What We Offer
Here’s how Eckard does it.
We invest in oil and gas minerals in proven oil and gas shale basins. After that, we mature the mineral assets over set time-frame. Then, we liquidate part of all of the mineral assets when the time is right.
As a result, investors own the actual oil and gas that is desired by major exploration and production companies. Above all, investors receive preservation of capital, and cash flow from the oil and gas minerals sold.
We work with high net worth investors and investment companies that want to build a strong energy portfolio.
Eckard is focused on Aggregating undervalued assets, Maturating the assets over time, and Liquidating at the right time.

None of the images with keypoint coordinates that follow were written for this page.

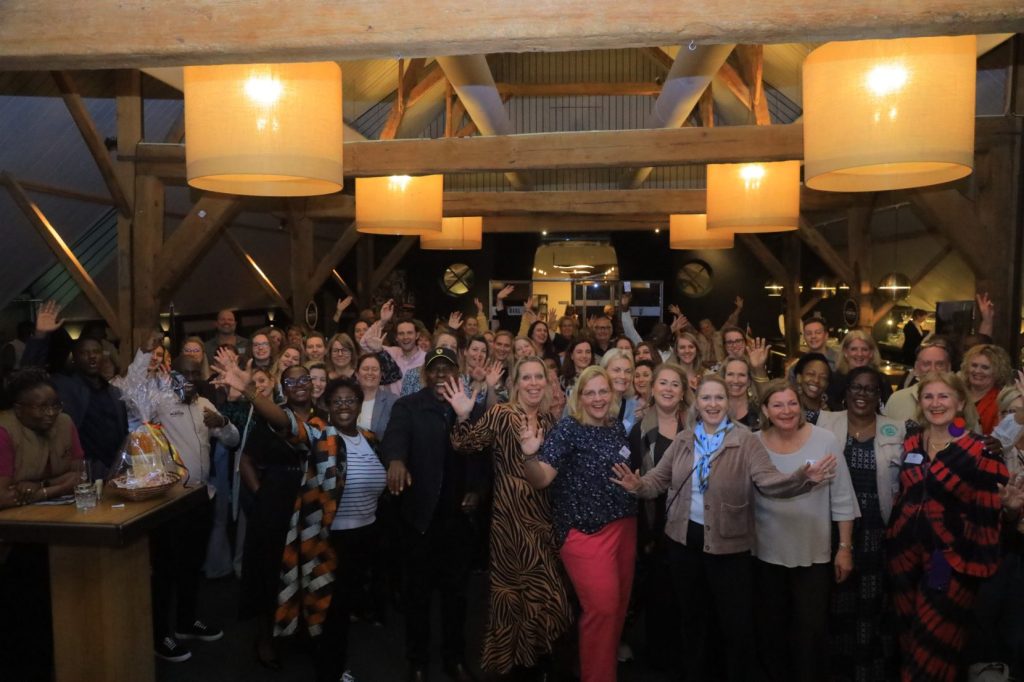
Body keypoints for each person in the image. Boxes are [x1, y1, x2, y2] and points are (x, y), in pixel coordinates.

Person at [613, 374, 836, 682]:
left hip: (729, 549)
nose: (713, 404)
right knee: (693, 621)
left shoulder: (746, 440)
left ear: (728, 403)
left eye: (719, 397)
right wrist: (638, 485)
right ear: (697, 402)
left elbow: (769, 482)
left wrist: (801, 478)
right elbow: (657, 481)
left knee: (735, 627)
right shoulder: (684, 440)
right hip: (683, 545)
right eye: (706, 398)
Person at [445, 358, 573, 677]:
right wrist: (462, 415)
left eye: (538, 377)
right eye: (526, 377)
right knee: (512, 597)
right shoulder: (502, 414)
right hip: (510, 524)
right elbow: (464, 444)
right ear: (515, 383)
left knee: (548, 596)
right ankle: (517, 667)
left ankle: (537, 660)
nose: (533, 383)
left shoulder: (548, 420)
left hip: (543, 520)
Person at [886, 371, 1010, 682]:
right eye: (928, 396)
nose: (936, 403)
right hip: (903, 558)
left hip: (950, 560)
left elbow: (992, 511)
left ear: (960, 402)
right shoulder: (911, 441)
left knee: (934, 644)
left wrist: (1009, 511)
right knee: (908, 637)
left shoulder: (981, 449)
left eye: (944, 396)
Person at [519, 365, 638, 682]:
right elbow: (542, 479)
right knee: (601, 609)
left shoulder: (615, 426)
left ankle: (602, 669)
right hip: (585, 533)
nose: (598, 398)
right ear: (579, 397)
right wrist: (529, 457)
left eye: (603, 391)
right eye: (590, 393)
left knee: (617, 609)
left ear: (611, 394)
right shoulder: (569, 429)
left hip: (624, 527)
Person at [382, 347, 485, 682]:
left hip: (458, 521)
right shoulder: (408, 406)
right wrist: (396, 460)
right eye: (435, 368)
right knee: (418, 596)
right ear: (425, 374)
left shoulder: (471, 408)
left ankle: (455, 659)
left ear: (458, 373)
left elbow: (482, 457)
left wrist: (477, 490)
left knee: (457, 597)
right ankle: (418, 661)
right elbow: (394, 439)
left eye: (447, 368)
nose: (441, 374)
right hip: (419, 519)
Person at [753, 380, 859, 682]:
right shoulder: (753, 442)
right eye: (777, 405)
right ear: (765, 410)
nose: (786, 411)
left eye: (792, 403)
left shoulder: (825, 440)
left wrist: (844, 548)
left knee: (810, 632)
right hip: (765, 554)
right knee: (771, 630)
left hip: (813, 554)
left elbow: (842, 497)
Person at [816, 367, 905, 681]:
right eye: (856, 387)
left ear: (879, 394)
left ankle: (867, 671)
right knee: (833, 604)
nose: (862, 394)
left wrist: (999, 437)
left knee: (872, 606)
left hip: (877, 534)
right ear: (845, 390)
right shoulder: (822, 421)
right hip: (832, 530)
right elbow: (774, 412)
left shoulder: (900, 429)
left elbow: (946, 433)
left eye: (870, 389)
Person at [150, 356, 239, 663]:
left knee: (192, 565)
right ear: (172, 375)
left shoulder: (204, 404)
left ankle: (186, 622)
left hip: (201, 497)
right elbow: (136, 409)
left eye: (193, 374)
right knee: (165, 570)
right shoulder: (160, 403)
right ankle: (160, 635)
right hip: (169, 500)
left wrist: (223, 423)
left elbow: (232, 440)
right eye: (182, 373)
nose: (188, 379)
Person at [0, 369, 86, 681]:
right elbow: (3, 496)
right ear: (18, 408)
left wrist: (41, 488)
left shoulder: (65, 423)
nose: (51, 413)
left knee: (54, 607)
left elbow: (78, 474)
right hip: (12, 540)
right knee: (22, 615)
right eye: (41, 407)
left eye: (55, 405)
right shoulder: (4, 431)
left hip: (55, 528)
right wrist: (58, 486)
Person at [235, 364, 320, 670]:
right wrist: (262, 495)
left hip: (312, 503)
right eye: (291, 381)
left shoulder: (324, 416)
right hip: (275, 502)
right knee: (269, 570)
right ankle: (265, 638)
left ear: (312, 384)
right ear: (283, 388)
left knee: (307, 568)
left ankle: (302, 630)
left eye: (304, 379)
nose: (299, 385)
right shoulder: (271, 417)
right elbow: (246, 462)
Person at [625, 362, 690, 671]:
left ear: (683, 392)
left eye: (675, 384)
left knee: (686, 597)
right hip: (651, 526)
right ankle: (659, 662)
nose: (668, 389)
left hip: (689, 523)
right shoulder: (637, 430)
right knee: (657, 596)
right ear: (652, 389)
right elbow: (634, 481)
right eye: (662, 383)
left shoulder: (696, 428)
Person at [21, 300, 127, 478]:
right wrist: (40, 336)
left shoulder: (114, 392)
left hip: (116, 472)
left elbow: (122, 434)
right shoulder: (64, 385)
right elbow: (28, 377)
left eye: (96, 352)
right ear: (74, 358)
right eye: (85, 353)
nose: (92, 357)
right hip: (81, 472)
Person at [361, 300, 426, 397]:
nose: (405, 337)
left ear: (417, 335)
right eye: (401, 333)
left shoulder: (426, 359)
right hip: (390, 405)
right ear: (396, 337)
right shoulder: (391, 353)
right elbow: (364, 343)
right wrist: (382, 321)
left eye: (409, 333)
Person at [883, 340, 954, 422]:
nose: (933, 370)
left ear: (949, 368)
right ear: (916, 368)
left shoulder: (960, 399)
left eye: (940, 364)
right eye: (926, 364)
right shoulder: (897, 399)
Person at [826, 330, 890, 410]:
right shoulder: (834, 381)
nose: (859, 354)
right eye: (854, 349)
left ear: (871, 353)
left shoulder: (882, 381)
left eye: (864, 349)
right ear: (845, 352)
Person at [960, 343, 1013, 435]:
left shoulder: (1001, 402)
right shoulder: (956, 392)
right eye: (974, 365)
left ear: (998, 371)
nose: (977, 371)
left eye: (985, 367)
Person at [355, 353, 397, 438]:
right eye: (365, 369)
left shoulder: (393, 401)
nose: (370, 373)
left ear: (381, 375)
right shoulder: (348, 400)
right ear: (357, 374)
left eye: (374, 369)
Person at [793, 352, 831, 424]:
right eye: (811, 374)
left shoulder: (832, 413)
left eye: (823, 377)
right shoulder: (788, 410)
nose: (816, 380)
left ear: (827, 384)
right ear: (799, 378)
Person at [724, 356, 760, 429]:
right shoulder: (714, 409)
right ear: (723, 378)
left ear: (749, 381)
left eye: (742, 375)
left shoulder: (759, 411)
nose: (735, 380)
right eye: (730, 374)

The “AML”strategy is a product of 34 years of personally investing and managing wealthy investor portfolios in energy. Fragmented industries void of a centralized market creates market chaos, that chaos creates opportunity. This approach to investment opportunities has been at the core of Eckard Enterprises since the beginning.
Focusing on smaller assets of similar class, characteristics, and market unity helps create a large basket of undervalued assets. Big equity players do not seek, or invest in, asset “crumbs.”You need major grouping of assets that can move your financial needle. We believe that inexperienced mineral owners will sell for less in a macro market, while Eckard is able to manage and profit from successfully negotiated deals with more favorable terms for our partners.
We are buying bags of seeds. Eckard is acquiring under-matured or pre-developed assets, that given proper management, capital for growth, and time, can turn those same assets into a value basis worth multiples of what they were originally valued. Eckard sees the growth period being between 48-60 months. This allows for market shifts, maximum tax advantages, reduction of investment basis via cash flow, and increases in value through development. It’s like watching germinated seeds being planted, knowing one day the future fruit will be substantial in terms of value and financial rewards.
No one wants to sell the race horse when it’s winning. Troy’s experience has shown him that every asset has a reasonable maturity date and once that time comes, the best plan is to sell when the market is ripe for a prudent exit to capture maximum values. This allows us to maximize our hand, minimize financial downsides, and re-capitalize each of our accounts at the beginning of a new opportunity cycle.